How can we defeat the far right?

The “March for Australia” rallies on August 31 mobilised tens of thousands of people — the largest far-right gathering since the rise of Reclaim Australia around 10 years ago. Uniformed neo-Nazis led some of the marches and in a number of cities gave speeches.
As far right watcher Tom Tanuki told Green Left “half the point of these [March for Australia] rallies was to be a blank canvas for them [neo-Nazis] to show up and be welcomed at”.
While the racist rallies were dwarfed by the massive Palestine national day of action a week beforehand, the anti-racist counter mobilisations on August 31 were significantly smaller in many places.
The far-right “Australia Unites” follow-up rallies on September 13 mobilised fewer people – although still substantial numbers. This time anti-racist counter actions, initiated by First Nations people, outnumbered racists in more places.
This could indicate that some supporters of the “March for Australia” rallies were put off by the brazen display of fascist symbols and speakers on August 31 and the violent attack by Nazis on Camp Sovereignty in Naarm/Melbourne.
The anti-racist actions were also better organised.
However, there is a resonance among a section of the population for the racist, anti-immigrant mobilisations.
Another nationwide anti-immigration protest has been planned for October 19. Counter mobilisations are also being organised.
Labor and Liberal/National and Coalition governments have prepared the ground for the rise of the populist right by failing to address the housing crisis, job insecurity and the cost-of-living crisis.
In such times of crisis in mainstream politics, people look for alternatives both on the left and the right. Simplistic arguments such as “migrants are to blame for the housing affordability crisis” will be attractive to some people even though they are utterly false. This becomes even more the case when racist arguments are not rebuffed.
MPs from both major parties fuel the racist fire to divert attention from their own pro-big business housing policies. Former opposition leader Peter Dutton was very explicit about this before the last election, but he’s not the only one.
Labor brought in new laws to make it easier to deport people right after the racist March for Australia. This legitimises far right and racist ideas.
There are many examples of pro-capitalist political parties ceding ground to more right-wing forces. It never works. The right will take the free gifts along with the vindication it seems to give them and then make their demands even more conservative.

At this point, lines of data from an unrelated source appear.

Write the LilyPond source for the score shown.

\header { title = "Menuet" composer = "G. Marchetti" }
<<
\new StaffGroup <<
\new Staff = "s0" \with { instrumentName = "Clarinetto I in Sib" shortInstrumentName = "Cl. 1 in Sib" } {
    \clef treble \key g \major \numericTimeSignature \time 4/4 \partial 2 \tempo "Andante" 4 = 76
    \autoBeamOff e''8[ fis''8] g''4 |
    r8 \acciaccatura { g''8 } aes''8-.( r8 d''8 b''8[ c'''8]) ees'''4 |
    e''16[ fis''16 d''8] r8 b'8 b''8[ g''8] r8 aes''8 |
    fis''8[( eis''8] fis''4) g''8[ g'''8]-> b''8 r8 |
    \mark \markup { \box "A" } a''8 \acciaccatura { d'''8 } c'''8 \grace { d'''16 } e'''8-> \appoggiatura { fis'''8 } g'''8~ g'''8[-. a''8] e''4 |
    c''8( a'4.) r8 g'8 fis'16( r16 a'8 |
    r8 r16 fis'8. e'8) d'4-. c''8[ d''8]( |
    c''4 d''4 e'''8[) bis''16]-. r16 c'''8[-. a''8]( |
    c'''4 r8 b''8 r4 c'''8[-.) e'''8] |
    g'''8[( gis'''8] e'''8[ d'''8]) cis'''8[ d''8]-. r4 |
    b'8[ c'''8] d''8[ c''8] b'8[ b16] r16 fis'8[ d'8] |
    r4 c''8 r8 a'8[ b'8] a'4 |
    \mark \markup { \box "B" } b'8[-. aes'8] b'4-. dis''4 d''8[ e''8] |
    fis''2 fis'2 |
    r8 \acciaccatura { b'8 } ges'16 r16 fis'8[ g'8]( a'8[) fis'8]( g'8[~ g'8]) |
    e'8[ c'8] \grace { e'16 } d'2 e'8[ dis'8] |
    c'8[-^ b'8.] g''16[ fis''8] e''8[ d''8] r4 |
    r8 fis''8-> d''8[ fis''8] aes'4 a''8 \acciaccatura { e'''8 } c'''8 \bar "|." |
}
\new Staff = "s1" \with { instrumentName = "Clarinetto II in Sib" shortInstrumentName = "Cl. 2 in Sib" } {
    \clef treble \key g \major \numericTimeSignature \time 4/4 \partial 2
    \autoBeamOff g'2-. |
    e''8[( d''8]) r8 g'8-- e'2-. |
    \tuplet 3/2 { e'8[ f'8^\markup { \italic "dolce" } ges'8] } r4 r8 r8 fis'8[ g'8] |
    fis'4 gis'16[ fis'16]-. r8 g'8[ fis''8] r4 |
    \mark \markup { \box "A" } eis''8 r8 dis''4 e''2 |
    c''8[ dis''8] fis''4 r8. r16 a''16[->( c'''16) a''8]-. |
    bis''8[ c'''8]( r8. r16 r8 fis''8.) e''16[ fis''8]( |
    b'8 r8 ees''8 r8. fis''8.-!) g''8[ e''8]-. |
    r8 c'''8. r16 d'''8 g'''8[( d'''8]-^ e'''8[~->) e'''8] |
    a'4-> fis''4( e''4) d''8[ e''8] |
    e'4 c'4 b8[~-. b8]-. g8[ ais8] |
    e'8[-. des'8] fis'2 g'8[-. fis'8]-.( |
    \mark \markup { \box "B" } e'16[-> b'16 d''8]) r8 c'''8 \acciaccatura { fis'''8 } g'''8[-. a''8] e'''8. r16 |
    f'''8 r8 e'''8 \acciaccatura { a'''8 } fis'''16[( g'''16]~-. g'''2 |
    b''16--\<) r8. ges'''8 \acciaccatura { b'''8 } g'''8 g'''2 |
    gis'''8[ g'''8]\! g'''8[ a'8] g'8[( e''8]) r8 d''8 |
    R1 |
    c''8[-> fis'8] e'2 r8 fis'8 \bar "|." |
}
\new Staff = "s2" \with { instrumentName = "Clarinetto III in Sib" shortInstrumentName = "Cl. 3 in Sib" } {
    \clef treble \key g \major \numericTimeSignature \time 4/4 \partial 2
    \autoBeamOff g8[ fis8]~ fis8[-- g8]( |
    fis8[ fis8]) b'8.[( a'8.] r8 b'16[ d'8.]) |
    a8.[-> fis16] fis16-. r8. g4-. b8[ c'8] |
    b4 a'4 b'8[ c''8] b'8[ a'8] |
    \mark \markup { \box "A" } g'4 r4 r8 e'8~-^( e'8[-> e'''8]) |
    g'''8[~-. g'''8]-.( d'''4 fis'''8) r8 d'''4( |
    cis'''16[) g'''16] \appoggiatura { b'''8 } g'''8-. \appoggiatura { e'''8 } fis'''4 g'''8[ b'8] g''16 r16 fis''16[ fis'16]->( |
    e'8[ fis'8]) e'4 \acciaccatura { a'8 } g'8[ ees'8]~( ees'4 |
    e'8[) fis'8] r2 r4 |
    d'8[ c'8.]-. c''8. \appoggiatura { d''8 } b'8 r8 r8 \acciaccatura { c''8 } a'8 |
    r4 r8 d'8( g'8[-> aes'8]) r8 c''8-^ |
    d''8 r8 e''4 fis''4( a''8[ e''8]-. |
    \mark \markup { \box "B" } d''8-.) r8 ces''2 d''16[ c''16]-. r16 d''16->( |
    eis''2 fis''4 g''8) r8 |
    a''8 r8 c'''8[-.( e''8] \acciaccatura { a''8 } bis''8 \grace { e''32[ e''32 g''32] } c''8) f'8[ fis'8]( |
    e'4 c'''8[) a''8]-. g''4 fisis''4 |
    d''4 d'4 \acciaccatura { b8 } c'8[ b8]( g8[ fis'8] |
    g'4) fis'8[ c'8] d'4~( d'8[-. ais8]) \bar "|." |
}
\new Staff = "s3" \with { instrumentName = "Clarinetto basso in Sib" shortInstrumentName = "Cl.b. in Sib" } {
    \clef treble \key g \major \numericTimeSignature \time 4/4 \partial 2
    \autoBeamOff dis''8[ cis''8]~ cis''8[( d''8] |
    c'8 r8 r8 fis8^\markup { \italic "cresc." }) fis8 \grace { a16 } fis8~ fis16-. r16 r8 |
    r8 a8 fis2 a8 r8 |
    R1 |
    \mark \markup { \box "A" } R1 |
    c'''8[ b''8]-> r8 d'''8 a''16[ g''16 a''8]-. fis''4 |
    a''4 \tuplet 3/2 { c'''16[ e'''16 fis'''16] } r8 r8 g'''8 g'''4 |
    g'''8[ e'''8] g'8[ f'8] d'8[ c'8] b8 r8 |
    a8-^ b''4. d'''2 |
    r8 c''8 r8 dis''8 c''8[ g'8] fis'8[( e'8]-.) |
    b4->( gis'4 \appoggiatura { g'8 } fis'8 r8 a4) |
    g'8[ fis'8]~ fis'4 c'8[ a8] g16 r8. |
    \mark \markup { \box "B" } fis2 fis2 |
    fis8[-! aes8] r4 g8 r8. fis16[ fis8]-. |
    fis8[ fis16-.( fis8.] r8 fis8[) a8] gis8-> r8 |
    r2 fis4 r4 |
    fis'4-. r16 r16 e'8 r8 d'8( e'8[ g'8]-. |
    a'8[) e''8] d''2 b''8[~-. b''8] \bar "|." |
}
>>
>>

This happened when Pauline Hanson was first elected to parliament in 1996. Philip Ruddock, then the Coalition immigration minister, initially rejected Hanson’s policies, such as refusing to allow asylum seekers in boats from ever settling in Australia. Later that became Coalition policy and now it is part of Labor’s.
Labor adopted boat turn-backs and offshore detention — after initially rejecting them — which shifted politics to the right. All of us, not just refugees, have suffered as a result.
We have seen similar processes in Britain and other countries.
It would be a mistake to ignore the far-right threat represented by March for Australia and neo-Nazi organisations, such as the National Socialist Network. We do need to organise counter demonstrations whenever they attempt to mobilise.
But, just as important is building a fight-back to the official racism of Labor and Liberal governments. This includes challenging their open racism, such as Queensland Premier David Crisafulli’s repeated derogatory references to First Nations children, or Peter Dutton’s earlier scaremongering about Sudanese “gangs”.
We also need to build stronger and more militant trade unions and broader popular support for defeating and reversing racist Labor and Liberal laws, such as boat turn-backs and laws criminalising First Nations youth.
Challenging mainstream racism undercuts the fertile ground on which more far-right forces survive.
While some might draw comfort from signing petitions to deport racist figures like New Zealand born Thomas Sewell and banning neo-Nazi groups, it makes easier for the far right to present themselves as martyrs. It also sets a precedent for the state to use such tactics against progressives.
Alongside counter mobilisations to the racists, we need to keep our focus on building the movement against Australia’s complicity in Israel’s genocide in Gaza. This movement is, among other things, a global solidarity and anti-racist movement. It says we care equally about the lives of everyone on the planet and we refuse to allow Western governments to allow an ethnostate to wipe out Palestinians or anyone else.
Finally, we need to provide real solutions to the housing and cost of living crises. Linked to this is the need to provide system-wide answers to those who are now seeing the crisis of contemporary genocidal capitalism.
Ultimately, this means building the socialist movement, even if not everyone realises that yet.
Growing the activist base in socialist organisations and the numbers of people who read socialist publications, is not a side issue. It is a practical and essential aspect of challenging the far-right threat today.
[Alex Bainbridge is a member of the Socialist Alliance National Executive.]